I was already stressed out when we got to the bus station so when I went to buy water (desperately needing it) and the woman wouldn't accept my 1000 baht note to pay for my 10 baht water bottle, and also didn't accept card, I felt the tears threatening behind my eyelids. This kind of surprised me because I wasn't feeling that upset when I went in the shop. So when I then step outside only to be told that the what must be the shittiest bus in all of Thailand, is the one that we're going to be sitting on for seven hours. The tears threatened to break past my eyes, and I started ranting aggressively about how outrageous this was, in order to keep them at bay. Then I was told that there was no toilet on the bus and I thought I was going to lose it completely.

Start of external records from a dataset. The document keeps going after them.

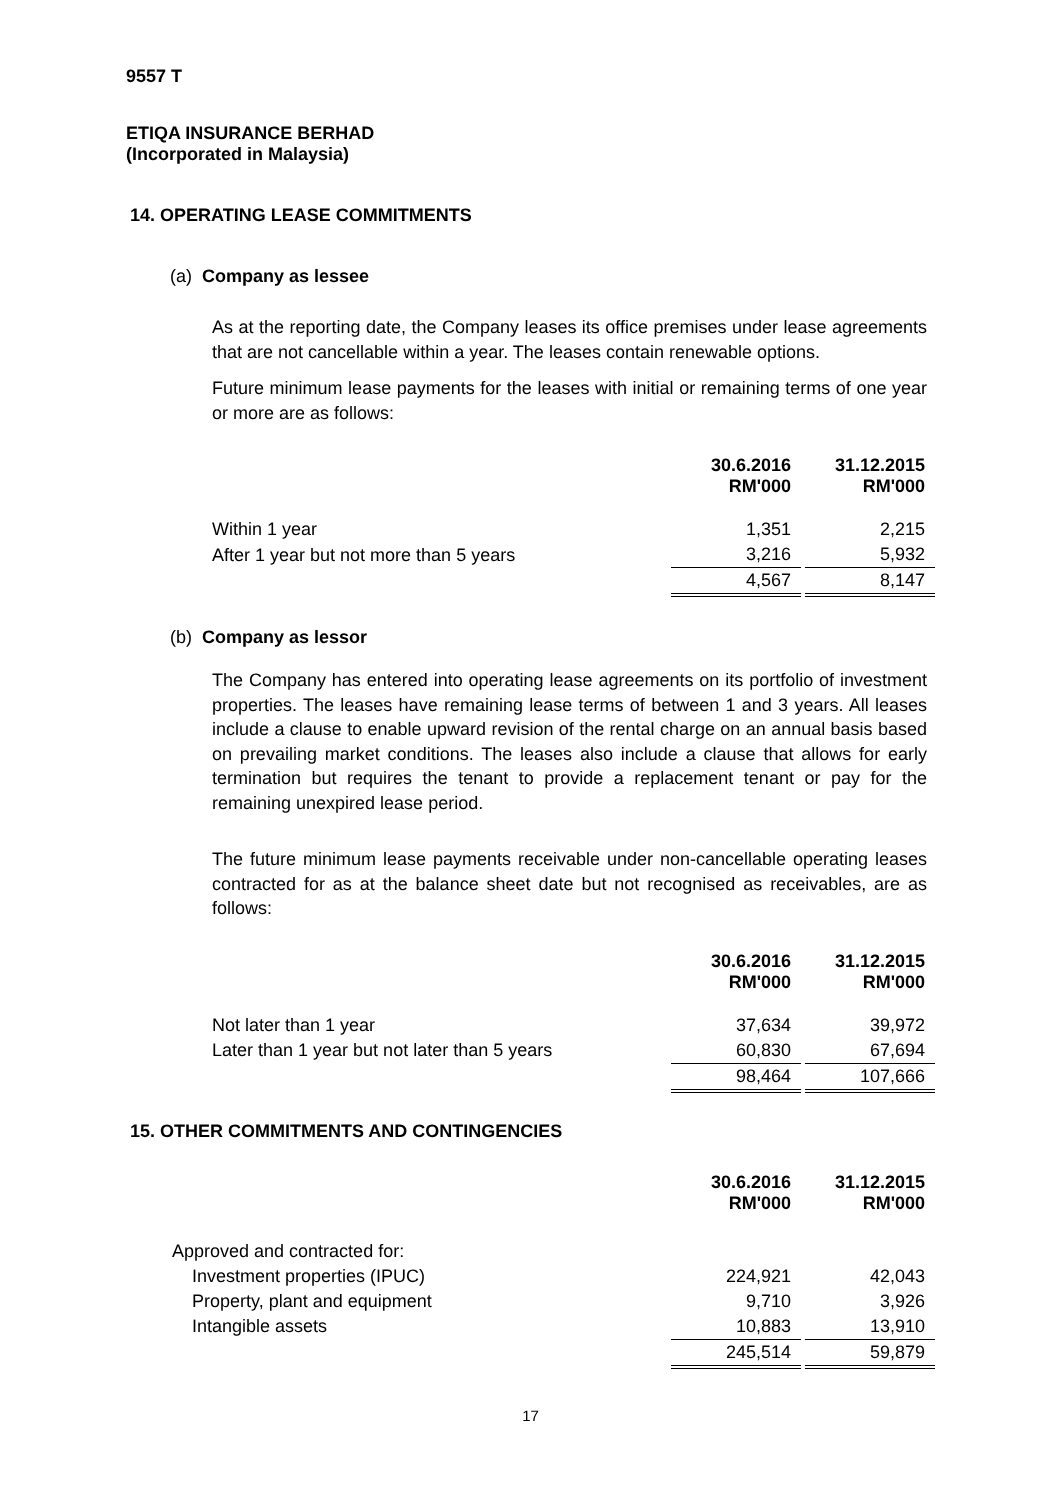9557 T
ETIQA INSURANCE BERHAD
(Incorporated in Malaysia)
14. OPERATING LEASE COMMITMENTS
(a) Company as lessee
As at the reporting date, the Company leases its office premises under lease agreements that are not cancellable within a year. The leases contain renewable options.
Future minimum lease payments for the leases with initial or remaining terms of one year or more are as follows:
| | 30.6.2016 RM'000 | 31.12.2015 RM'000 |
| --- | --- | --- |
| Within 1 year | 1,351 | 2,215 |
| After 1 year but not more than 5 years | 3,216 | 5,932 |
| | 4,567 | 8,147 |
(b) Company as lessor
The Company has entered into operating lease agreements on its portfolio of investment properties. The leases have remaining lease terms of between 1 and 3 years. All leases include a clause to enable upward revision of the rental charge on an annual basis based on prevailing market conditions. The leases also include a clause that allows for early termination but requires the tenant to provide a replacement tenant or pay for the remaining unexpired lease period.
The future minimum lease payments receivable under non-cancellable operating leases contracted for as at the balance sheet date but not recognised as receivables, are as follows:
| | 30.6.2016 RM'000 | 31.12.2015 RM'000 |
| --- | --- | --- |
| Not later than 1 year | 37,634 | 39,972 |
| Later than 1 year but not later than 5 years | 60,830 | 67,694 |
| | 98,464 | 107,666 |
15. OTHER COMMITMENTS AND CONTINGENCIES
| | 30.6.2016 RM'000 | 31.12.2015 RM'000 |
| --- | --- | --- |
| Approved and contracted for: | | |
| Investment properties (IPUC) | 224,921 | 42,043 |
| Property, plant and equipment | 9,710 | 3,926 |
| Intangible assets | 10,883 | 13,910 |
| | 245,514 | 59,879 |
17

I was barely holding it together walking over to the toilets and as soon as I was in the cubicle, I lost control and the tears just came flooding. So there I was, sitting on the toilet sobbing away like some baby while I can hear someone taking a shit in the cubicle next to me (which I didn't even care about). I'm surprised at how quickly the tears came on, but I guess I just reached the limit of how much culture shock I could handle. But I feel better now and I've accepted the fact that this is how it is now.
It's just a bit of a tease to put us on a really nice overnight bus on the way up to Umphang, to then put us on this piece of shit on the way down, but oh well nothing to do now but accept what is. But I will write an angry email to the agency for putting us on this bus. Right now, however, I will listen to happy music, close my eyes and pray that I can sleep.
I am so ready for Hua Hin Beach, which is more touristy. I've enjoyed doing only things Thai for the past couple weeks, but I'm ready for a more westernised place now.